The present study was conducted to analyze the features and risk factors of childhood thrombotic events in patients with cardiac defect followed-up at our hospital. The clinical and laboratory findings of 59 patients diagnosed with cardiac defects and thromboses between 1997 and 2006 were retrospectively analyzed. Thirty-one children (52.5%) had venous system thromboses, 21 (35.6%) had arterial system thromboses, and seven (11.9%) had venous and arterial system thromboses. Presence of congenital heart disease and cardiomyopathy (CMP) were significant risk factors for developing intracardiac thrombosis. In addition, presence of congenital heart disease was the significant statistical risk factor for developing left atrium and right ventricle thromboses. Presence of congenital heart disease was a significant risk factor for developing a central nervous system thrombosis. Presence of pulmonary stenosis and aortic coarctation were significant risk factors for developing a peripheral arterial system thrombosis. Acquired risk factors including major surgery, angiography, central venous catheter, systemic infection, and hypoxia were identified in 49 of the 59 patients. Many patients had more than one of these acquired risk factors. Analysis of the relationship between thrombosis and type of major surgery demonstrated a statistically significant relationship between an intracardiac thrombosis and total correction of tetralogy of Fallot and a peripheral venous system thrombosis and a Blalock Taussig shunt. Twenty-three of the 52 patients (44.2%) had at least one thrombophilic mutation. Overall, a heterozygous factor V Leiden mutation was found in nine patients (17.3%), a methylenetetrahydrofolate reductase 677C-T mutation in 15 patients (28.8%), and a PT 20210G-A mutation in three patients (5.8%). Our data suggest that cardiac defects are common risk factors for developing a childhood thrombosis.

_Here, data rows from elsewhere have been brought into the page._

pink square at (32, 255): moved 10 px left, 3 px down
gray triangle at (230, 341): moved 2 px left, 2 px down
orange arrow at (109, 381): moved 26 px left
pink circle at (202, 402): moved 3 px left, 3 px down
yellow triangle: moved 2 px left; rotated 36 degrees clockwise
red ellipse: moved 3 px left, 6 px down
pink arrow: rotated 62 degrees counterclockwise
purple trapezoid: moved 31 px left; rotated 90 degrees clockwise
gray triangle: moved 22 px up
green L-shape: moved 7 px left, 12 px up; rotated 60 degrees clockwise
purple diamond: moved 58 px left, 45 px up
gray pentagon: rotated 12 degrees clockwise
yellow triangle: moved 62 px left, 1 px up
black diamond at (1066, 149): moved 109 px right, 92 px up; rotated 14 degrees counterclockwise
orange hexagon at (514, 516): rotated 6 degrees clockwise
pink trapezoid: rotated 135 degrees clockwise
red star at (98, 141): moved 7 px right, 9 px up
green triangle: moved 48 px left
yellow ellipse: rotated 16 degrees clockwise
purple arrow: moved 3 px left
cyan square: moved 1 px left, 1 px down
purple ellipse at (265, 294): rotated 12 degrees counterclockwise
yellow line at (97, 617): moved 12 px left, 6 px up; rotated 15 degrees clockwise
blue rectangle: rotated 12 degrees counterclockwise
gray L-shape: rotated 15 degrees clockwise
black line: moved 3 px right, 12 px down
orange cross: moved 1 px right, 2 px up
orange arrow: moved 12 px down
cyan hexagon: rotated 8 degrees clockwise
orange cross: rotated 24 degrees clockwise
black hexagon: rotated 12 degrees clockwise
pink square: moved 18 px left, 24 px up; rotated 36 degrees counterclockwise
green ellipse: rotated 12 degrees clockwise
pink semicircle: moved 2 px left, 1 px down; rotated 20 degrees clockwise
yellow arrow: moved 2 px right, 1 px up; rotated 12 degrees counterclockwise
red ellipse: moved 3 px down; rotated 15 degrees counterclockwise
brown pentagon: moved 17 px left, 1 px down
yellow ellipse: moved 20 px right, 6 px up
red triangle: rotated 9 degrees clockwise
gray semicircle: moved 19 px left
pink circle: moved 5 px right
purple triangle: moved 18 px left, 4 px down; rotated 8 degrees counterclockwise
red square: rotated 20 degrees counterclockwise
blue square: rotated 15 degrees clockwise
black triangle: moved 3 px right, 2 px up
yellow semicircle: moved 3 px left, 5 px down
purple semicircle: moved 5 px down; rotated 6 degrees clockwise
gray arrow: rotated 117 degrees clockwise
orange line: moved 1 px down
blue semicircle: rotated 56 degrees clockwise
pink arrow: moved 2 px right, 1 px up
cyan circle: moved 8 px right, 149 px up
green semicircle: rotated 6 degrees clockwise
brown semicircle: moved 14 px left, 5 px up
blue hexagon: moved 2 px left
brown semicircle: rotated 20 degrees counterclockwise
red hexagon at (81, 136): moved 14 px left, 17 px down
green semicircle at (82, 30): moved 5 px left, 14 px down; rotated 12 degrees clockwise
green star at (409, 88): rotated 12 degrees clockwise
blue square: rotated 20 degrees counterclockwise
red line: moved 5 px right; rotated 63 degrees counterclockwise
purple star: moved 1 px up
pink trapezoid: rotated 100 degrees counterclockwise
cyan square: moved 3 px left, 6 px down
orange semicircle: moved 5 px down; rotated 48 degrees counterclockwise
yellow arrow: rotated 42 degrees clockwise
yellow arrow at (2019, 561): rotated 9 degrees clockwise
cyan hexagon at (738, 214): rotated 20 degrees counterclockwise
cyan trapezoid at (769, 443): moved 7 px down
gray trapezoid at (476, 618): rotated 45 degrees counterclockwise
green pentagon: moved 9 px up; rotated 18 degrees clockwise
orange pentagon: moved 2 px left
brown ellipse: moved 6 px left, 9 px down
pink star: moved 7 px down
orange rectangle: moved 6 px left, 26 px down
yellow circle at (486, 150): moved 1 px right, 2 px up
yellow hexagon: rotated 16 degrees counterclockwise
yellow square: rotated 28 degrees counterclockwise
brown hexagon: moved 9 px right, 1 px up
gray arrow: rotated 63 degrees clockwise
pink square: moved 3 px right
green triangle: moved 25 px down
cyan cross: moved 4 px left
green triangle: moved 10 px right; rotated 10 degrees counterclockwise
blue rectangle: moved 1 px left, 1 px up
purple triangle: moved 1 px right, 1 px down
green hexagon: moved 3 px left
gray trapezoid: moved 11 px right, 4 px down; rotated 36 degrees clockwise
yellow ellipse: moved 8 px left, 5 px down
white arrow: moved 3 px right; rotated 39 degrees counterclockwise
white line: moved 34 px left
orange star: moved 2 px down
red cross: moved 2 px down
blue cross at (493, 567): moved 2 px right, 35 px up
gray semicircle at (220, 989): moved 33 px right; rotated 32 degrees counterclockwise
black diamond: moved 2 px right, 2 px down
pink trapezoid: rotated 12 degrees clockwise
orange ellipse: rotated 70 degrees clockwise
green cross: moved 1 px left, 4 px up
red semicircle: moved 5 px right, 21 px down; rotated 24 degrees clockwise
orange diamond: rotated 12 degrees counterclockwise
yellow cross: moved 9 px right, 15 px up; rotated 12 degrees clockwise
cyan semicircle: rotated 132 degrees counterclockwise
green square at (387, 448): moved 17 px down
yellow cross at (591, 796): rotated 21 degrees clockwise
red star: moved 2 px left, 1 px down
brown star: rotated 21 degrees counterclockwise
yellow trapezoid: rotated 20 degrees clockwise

The type of disorder determines the site of thrombosis. Acquired risk factors may contribute to the development of a thrombosis. The results of this study also indicate that to ensure early diagnosis, routine screening for thrombosis should be performed in patients with a cardiac defect and that screening for factor V Leiden and PT 20210G-A mutations and other genetic risk factors should be included when assessing all patients with cardiac defects who present with a thrombosis, whether or not a predisposing factor has been identified.